I was on that night shift at Walmart for a couple months undercover, chronicling my work for a book on America’s food system. But while I was there I also got a good look at how things had changed for folks in Michigan. I don’t remember my single-mom co-worker saying anything about that directly, but the way she talked about that discount card made me think about it a lot.
I’d grown up in Michigan, in a town of 10,000 people sprawled out on dirt roads and two-lane highways, attending a public school with the children of factory workers and farmers, and plenty of kids who were just plain poor. My dad sold lawn mowers, and my grandfather had worked at Ford for decades. That union job had helped put two kids through college and given my grandparents a decent enough retirement. They’d had, as much as anyone else, the American dream. It was hard to see how my co-workers would get there.
From my reporter’s perspective, I could see similarities between the lives of the people I spent the night shift with and those of folks I’d met covering poverty in New York City: Unpredictable work schedules damaging health and home life; no dependable child care wreaking havoc on work; transportation and health care so tenuous that basic household functions like grocery shopping and doctor’s appointments fell by the wayside; wages that almost never matched expenses.
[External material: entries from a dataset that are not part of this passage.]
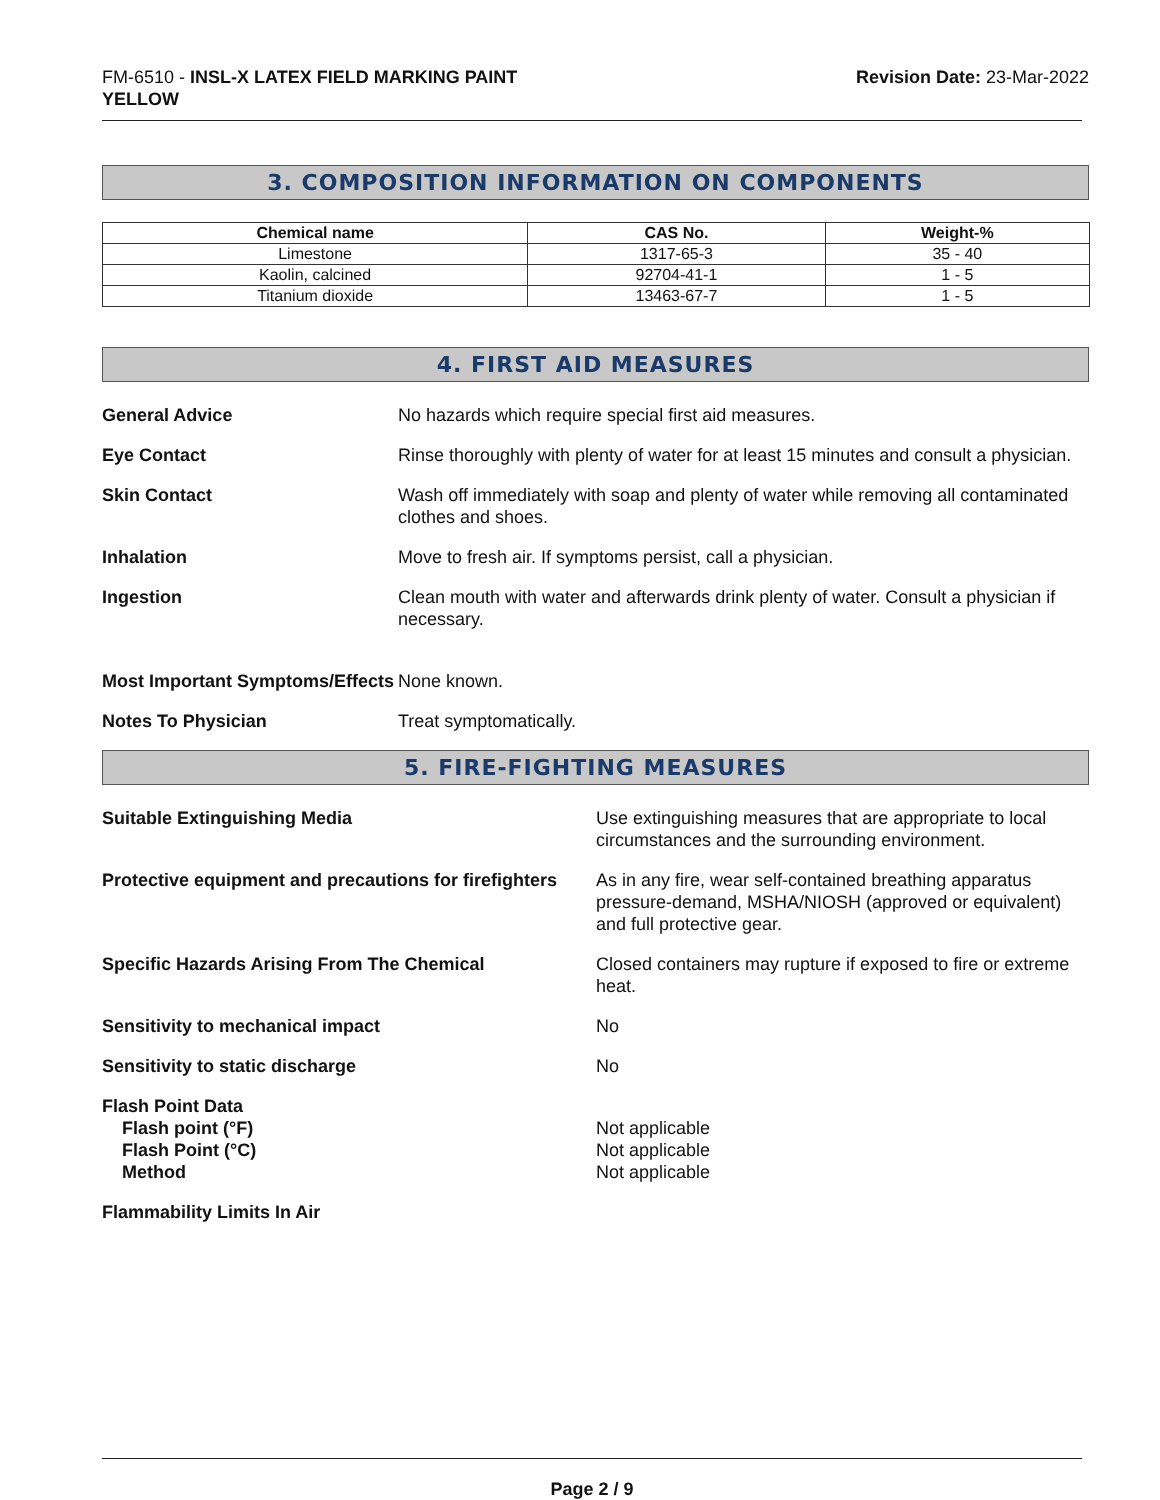FM-6510 - INSL-X LATEX FIELD MARKING PAINT
YELLOW
Revision Date: 23-Mar-2022
3. COMPOSITION INFORMATION ON COMPONENTS
| Chemical name | CAS No. | Weight-% |
| --- | --- | --- |
| Limestone | 1317-65-3 | 35 - 40 |
| Kaolin, calcined | 92704-41-1 | 1 - 5 |
| Titanium dioxide | 13463-67-7 | 1 - 5 |
4. FIRST AID MEASURES
General Advice No hazards which require special first aid measures.
Eye Contact Rinse thoroughly with plenty of water for at least 15 minutes and consult a physician.
Skin Contact Wash off immediately with soap and plenty of water while removing all contaminated clothes and shoes.
Inhalation Move to fresh air. If symptoms persist, call a physician.
Ingestion Clean mouth with water and afterwards drink plenty of water. Consult a physician if necessary.
Most Important Symptoms/Effects
None known.
Notes To Physician Treat symptomatically.
5. FIRE-FIGHTING MEASURES
Suitable Extinguishing Media Use extinguishing measures that are appropriate to local circumstances and the surrounding environment.
Protective equipment and precautions for firefighters
As in any fire, wear self-contained breathing apparatus pressure-demand, MSHA/NIOSH (approved or equivalent) and full protective gear.
Specific Hazards Arising From The Chemical
Closed containers may rupture if exposed to fire or extreme heat.
Sensitivity to mechanical impact
No
Sensitivity to static discharge
No
Flash Point Data
Flash point (°F)
Flash Point (°C)
Method
Not applicable
Not applicable
Not applicable
Flammability Limits In Air
Page 2 / 9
For all the variations that race and geography produced, there was a sameness to the tone of life for everyone I met who was working class, which usually meant they worked but were still poor.
Still, there was a bitterness among my Walmart colleagues and, if I was honest, I heard echoes of it in myself that I never encountered reporting on New York’s working class and poor, who were mostly black and brown.
Much of it seemed to come from feeling they had been promised an easy path to the American dream, and had found only a dead end. They weren’t wrong. More than 90 percent of Americans born in 1940 earned more than their parents, but only 50 percent of those born in 1980 will, according to the Equality of Opportunity Project.
And while the loss of wealth after the Great Recession was steepest for minority families, it was steep for whites, too. A report by the Social Science Research Council estimates that black families will have 40 percent less wealth by 2031 because of the Great Recession. It also estimates that white families will have 31 percent less. That is better. It is still bad.
Nobody I worked with had the luxury of my aerial view. They had high school diplomas and uncertain futures, and no easy explanation for why the dream didn’t work out for them.
If being white made life so much easier, the thinking seemed to go, why was it still so hard? The ready-made answers that are front and center in our culture — a rigged system, new workers taking jobs, corrupt politicians — are a big part of what put Donald J. Trump in office.
At its ugliest, whites’ resentment is channeled along race lines, often toward groups that many white people believe compete against them for resources — or don’t deserve resources at all. Grappling with this idea of who deserves benefits is a longstanding, difficult conversation.
But the anxiety over economic competition is easier to answer. Working-class whites aren’t losing out because other groups are taking limited resources. They, along with the minority workers who the Economic Policy Institute says constitute about 40 percent of the working class, are facing uncertainty because of structural economic change.
That ranges from the decline of unions and manufacturing to the rise of an urban service economy. Collectively, this translates to lower wages for working people, while the fruits of economic growth accrue at the top.
Last year, Walmart’s chief executive earned about $19.8 million. Even with the $10 an hour starting wage after completing a training program that Walmart announced in January — a wage just short of the $10.10 that Andrew Puzder, Mr. Trump’s pick for labor secretary, has declared too high — that’s nearly 1,000 times what a new worker would earn.
I have no idea how or whether my co-workers from Walmart voted. But the county I worked in saw an increase in voter turnout of about 2,500 this year. If that all went to Mr. Trump, it accounts for a little more than one-fifth of his margin of victory in Michigan.
During one of my training days, a tall, red-mustachioed loss-prevention manager addressed our group of trainees. He informed us we were being watched closely for theft on the job, and then took stock of what our future options might be. There were, he said, many career paths available at Walmart: store management, corporate lawyer, bomb-sniffing-dog handler. Then he reminded us of the biggest benefit our new employer offered: “You can be with Walmart forever.”